На фоне изуродованного пожаром здания Совмина пробуждалась новая жизнь. Радостные и счастливые улыбки озаряли лица юных танцоров и певцов. Их простенькие костюмы нежными красками альпийских цветов украшали скромную сцену. Польщенный такой оценкой Майи, я достал из альбома еще несколько фотографий и положил на стол. Ира предложила присесть, мы заняли свободные стулья и продолжили обсуждение достоинств этих работ.
Здесь уже Майя, словно опасаясь потревожить трагическое прошлое, робко открыла свою папку, и на стол легли фотографии, отснятые во время войны.

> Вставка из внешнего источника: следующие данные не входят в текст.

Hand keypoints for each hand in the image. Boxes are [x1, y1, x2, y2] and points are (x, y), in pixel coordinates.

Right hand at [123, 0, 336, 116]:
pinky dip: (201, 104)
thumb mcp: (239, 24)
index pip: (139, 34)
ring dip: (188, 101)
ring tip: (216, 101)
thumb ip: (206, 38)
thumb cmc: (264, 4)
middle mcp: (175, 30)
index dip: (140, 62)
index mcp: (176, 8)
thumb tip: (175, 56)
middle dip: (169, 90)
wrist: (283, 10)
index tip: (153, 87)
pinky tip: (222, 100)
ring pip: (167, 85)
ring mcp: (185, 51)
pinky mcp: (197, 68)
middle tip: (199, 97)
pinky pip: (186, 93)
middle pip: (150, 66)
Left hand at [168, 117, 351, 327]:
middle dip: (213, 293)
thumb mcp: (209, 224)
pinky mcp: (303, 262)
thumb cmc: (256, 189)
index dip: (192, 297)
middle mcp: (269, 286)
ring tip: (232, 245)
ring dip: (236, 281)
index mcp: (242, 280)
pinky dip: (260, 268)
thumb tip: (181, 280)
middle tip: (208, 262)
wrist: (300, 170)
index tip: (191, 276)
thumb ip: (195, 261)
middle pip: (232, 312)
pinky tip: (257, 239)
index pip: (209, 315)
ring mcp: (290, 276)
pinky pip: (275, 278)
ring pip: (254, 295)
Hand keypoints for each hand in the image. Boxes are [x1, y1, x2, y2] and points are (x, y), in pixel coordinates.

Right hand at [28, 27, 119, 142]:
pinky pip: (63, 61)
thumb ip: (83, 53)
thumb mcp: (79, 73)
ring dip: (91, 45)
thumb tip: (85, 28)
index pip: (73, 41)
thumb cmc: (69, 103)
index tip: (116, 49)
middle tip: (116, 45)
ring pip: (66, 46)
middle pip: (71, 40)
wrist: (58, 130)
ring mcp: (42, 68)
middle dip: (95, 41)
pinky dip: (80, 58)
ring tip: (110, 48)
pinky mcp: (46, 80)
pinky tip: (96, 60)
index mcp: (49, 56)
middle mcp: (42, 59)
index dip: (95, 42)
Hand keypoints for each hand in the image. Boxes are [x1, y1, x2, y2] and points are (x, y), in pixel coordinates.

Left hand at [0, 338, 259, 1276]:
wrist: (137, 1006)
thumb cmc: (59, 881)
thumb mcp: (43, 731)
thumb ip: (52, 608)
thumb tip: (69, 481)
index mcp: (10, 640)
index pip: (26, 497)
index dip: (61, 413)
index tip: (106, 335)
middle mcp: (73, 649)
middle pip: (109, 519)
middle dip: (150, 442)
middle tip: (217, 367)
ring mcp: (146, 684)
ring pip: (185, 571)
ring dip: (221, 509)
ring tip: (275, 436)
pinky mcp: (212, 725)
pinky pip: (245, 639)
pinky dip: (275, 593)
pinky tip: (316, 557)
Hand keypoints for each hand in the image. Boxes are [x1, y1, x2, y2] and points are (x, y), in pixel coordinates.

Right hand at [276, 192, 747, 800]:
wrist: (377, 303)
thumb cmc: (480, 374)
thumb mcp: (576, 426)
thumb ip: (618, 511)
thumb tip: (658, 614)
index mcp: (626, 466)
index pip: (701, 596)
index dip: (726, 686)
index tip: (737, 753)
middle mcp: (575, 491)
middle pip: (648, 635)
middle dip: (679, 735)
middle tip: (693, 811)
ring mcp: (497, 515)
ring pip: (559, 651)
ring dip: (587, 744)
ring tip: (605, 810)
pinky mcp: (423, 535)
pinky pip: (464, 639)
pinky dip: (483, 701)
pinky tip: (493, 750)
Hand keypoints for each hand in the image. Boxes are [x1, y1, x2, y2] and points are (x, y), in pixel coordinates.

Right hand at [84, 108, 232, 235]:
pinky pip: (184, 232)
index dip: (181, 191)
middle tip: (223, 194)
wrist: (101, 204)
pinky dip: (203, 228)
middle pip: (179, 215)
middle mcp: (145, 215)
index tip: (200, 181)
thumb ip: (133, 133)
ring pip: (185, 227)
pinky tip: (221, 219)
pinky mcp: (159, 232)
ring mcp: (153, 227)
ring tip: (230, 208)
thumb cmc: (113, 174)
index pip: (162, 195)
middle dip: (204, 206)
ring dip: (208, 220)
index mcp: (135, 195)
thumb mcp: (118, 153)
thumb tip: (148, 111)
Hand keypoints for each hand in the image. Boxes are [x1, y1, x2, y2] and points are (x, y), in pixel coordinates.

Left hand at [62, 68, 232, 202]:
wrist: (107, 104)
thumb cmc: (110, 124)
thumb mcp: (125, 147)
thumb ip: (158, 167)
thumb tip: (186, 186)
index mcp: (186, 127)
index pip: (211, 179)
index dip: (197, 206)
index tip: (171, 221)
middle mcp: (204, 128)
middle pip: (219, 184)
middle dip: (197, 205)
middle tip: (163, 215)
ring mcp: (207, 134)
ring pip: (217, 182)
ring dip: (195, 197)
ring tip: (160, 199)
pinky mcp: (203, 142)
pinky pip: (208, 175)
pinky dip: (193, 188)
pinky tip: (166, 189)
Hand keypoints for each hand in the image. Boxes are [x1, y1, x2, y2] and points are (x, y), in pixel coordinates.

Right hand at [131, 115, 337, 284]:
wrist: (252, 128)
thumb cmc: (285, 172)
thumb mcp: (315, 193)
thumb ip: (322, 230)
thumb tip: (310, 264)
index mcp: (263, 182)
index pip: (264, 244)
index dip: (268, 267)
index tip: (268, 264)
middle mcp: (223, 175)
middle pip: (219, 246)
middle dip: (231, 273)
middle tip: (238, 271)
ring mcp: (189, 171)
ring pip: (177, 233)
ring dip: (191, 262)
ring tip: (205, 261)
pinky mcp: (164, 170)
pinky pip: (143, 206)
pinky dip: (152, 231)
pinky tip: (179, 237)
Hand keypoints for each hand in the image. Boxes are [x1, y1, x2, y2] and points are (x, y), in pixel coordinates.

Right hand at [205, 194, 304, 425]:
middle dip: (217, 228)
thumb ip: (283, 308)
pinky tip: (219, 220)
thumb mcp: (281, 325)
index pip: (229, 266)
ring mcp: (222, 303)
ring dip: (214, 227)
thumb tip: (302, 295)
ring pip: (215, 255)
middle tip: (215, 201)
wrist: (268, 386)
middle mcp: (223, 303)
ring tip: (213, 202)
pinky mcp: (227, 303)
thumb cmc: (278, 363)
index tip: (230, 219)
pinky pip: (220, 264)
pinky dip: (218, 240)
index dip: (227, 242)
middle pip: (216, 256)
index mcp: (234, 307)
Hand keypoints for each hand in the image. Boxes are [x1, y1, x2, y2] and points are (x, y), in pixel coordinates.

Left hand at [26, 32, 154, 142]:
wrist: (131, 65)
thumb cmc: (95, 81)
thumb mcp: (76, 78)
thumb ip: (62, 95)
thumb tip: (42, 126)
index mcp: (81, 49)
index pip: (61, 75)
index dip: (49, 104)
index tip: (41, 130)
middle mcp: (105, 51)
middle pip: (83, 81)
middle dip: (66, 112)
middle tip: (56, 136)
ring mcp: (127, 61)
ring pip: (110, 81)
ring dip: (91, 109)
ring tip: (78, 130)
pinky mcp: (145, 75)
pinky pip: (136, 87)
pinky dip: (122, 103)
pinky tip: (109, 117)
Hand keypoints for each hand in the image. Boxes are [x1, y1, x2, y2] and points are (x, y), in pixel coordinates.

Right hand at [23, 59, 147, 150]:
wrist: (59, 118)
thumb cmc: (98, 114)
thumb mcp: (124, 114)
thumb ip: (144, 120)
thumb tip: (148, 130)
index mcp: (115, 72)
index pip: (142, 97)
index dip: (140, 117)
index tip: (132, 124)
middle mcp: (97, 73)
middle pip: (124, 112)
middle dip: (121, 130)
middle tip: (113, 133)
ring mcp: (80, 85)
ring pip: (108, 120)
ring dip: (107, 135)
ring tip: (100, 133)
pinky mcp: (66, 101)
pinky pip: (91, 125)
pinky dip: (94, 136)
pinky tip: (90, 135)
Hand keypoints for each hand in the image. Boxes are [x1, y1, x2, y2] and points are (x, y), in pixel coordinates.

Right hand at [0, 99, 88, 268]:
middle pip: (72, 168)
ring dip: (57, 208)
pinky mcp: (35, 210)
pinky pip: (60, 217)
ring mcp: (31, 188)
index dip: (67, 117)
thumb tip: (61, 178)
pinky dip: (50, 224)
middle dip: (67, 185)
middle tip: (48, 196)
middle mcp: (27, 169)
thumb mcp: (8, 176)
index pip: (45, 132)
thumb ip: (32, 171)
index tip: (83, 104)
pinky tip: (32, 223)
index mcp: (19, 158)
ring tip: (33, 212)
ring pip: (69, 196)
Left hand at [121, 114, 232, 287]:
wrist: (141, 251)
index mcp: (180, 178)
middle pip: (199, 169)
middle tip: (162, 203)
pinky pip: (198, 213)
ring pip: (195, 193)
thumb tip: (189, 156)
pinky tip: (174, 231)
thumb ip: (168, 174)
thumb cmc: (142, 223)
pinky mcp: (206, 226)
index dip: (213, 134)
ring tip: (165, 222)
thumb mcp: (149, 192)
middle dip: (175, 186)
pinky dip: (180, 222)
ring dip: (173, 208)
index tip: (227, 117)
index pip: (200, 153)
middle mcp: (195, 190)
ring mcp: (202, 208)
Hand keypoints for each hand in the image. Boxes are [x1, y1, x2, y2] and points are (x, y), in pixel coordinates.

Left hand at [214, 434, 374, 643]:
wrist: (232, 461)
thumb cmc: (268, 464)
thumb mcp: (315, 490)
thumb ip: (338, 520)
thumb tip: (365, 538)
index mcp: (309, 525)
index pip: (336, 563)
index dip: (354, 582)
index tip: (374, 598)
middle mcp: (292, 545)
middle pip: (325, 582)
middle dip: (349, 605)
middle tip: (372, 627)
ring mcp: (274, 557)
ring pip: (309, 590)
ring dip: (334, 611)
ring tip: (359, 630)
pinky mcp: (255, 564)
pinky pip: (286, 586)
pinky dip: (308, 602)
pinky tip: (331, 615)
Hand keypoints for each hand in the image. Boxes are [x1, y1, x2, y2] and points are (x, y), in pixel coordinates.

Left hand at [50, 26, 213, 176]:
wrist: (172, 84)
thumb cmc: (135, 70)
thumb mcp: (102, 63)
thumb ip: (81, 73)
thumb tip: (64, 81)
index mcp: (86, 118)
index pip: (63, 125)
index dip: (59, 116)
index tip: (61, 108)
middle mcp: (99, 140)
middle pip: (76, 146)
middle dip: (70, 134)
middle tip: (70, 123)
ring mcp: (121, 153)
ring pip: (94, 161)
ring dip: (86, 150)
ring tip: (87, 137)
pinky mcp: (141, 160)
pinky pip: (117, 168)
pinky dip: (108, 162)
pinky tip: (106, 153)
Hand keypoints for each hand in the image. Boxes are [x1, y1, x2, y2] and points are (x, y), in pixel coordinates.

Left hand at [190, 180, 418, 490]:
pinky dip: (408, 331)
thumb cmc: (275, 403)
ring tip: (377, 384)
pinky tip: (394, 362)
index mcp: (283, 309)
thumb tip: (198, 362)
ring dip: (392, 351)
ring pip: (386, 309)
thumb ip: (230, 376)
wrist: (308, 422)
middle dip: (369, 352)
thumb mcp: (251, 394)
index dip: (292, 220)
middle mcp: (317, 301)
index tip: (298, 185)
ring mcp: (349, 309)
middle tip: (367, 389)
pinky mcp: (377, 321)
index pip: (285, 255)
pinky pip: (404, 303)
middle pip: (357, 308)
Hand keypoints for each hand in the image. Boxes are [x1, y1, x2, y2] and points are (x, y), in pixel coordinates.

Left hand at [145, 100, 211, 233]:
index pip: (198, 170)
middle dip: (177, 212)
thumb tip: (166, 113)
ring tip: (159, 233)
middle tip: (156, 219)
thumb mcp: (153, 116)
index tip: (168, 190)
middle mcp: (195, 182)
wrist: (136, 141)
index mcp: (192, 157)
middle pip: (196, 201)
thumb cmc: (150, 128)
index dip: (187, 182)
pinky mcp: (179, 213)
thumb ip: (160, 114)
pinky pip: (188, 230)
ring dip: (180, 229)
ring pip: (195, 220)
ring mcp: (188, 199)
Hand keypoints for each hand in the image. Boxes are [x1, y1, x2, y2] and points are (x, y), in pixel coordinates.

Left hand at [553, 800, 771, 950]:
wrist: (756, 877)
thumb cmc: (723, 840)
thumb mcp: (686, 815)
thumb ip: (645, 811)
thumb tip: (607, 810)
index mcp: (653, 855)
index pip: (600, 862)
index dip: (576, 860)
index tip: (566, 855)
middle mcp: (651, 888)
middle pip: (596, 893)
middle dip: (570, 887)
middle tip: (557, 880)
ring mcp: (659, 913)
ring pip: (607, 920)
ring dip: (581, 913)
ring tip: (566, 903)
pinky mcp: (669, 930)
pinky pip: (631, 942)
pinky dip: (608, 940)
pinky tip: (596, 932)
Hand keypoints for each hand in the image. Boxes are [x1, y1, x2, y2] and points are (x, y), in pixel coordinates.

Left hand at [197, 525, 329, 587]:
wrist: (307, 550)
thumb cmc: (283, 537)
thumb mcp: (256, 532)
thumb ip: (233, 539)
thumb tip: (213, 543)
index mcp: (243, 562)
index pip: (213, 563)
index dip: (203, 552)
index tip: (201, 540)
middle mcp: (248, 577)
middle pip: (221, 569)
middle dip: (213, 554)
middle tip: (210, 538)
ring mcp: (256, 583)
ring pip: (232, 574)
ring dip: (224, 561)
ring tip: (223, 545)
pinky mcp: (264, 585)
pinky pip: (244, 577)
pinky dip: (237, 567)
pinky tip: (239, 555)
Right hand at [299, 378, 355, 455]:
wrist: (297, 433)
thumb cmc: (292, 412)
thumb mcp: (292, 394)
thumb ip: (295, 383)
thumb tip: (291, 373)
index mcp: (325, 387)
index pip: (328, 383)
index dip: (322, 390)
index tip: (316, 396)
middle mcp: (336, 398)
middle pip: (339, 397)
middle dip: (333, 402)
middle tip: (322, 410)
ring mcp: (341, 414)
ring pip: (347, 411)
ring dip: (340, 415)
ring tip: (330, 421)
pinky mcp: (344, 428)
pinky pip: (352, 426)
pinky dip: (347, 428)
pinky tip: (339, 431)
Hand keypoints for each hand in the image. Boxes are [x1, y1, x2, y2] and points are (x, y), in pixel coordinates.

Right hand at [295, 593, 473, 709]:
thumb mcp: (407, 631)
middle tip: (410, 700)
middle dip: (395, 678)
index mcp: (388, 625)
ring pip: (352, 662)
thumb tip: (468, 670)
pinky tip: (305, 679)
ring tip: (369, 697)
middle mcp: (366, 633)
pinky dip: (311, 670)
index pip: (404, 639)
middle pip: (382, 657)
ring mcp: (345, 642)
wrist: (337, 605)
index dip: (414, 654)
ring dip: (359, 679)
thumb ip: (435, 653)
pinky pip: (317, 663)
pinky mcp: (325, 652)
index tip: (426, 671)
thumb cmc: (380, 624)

Среди них находились разные снимки: простые черно-белые и сочные цветные, четкие и размытые. При всей расхожести их объединяло одно общее — они не оставляли равнодушным. Жестокий лик войны был схвачен и передан Майей с поразительной точностью и правдивостью…
Безмерное горе овладело бойцом. Еще не остывший после боя автомат выпал из рук, плечи бессильно обвисли, а глаза потухли. Тонкая струйка крови сочится из раны на голове, заливает щеку и темным пятном расплывается на куртке, но он не чувствует этого, душевная боль опустошила его.
— Несколько минут назад погиб родной брат! — пояснила Майя.
Черные клубы дыма поднимаются над крышей. Пышущие нестерпимым жаром языки пламени вырываются из окон здания. В воздухе, подобно подраненным птицам, кружат обгоревшие листы бумаги. Перед подъездом фигуры в камуфляжной форме, перепоясанные пулеметными лентами, швыряют в костер древние рукописи и книги.
…Что это?! Фашистская Германия 1930-х годов?! Увы, нет — это Абхазия в конце XX столетия.
— Варвары! Уничтожают государственный архив Абхазии, — с презрением произнесла Майя.
Грудами искореженного бетона и металла, скорбными могилами проходили перед глазами эти успевшие пожелтеть и выцвести от времени бесстрастные свидетели минувшего лихолетья. Иногда среди них попадались фотографии, запечатлевшие редкие на войне минуты радости и торжества.
— Война — это тоже жизнь. Даже в ней есть место для любви, и это чувство согрето особым теплом и имеет необыкновенную чистоту. Жестокое горнило войны очищает ее от всякой накипи и фальши, — просто и буднично сказала Майя.
— Ты там, как на ладони, — согласилась Ирина.
— И все-таки война — это прежде всего боль и страдание, — заключила Майя и положила передо мной очередную фотографию.
Исхудавшие восковые лица детей и подростков, на которых, казалось, остались одни только глаза, печально смотрели с нее.
Где, когда я мог видеть их?! Память подсказала страшные картины из далекого прошлого: Саласпилс, Минское и Варшавское гетто — фашистские лагеря для детей!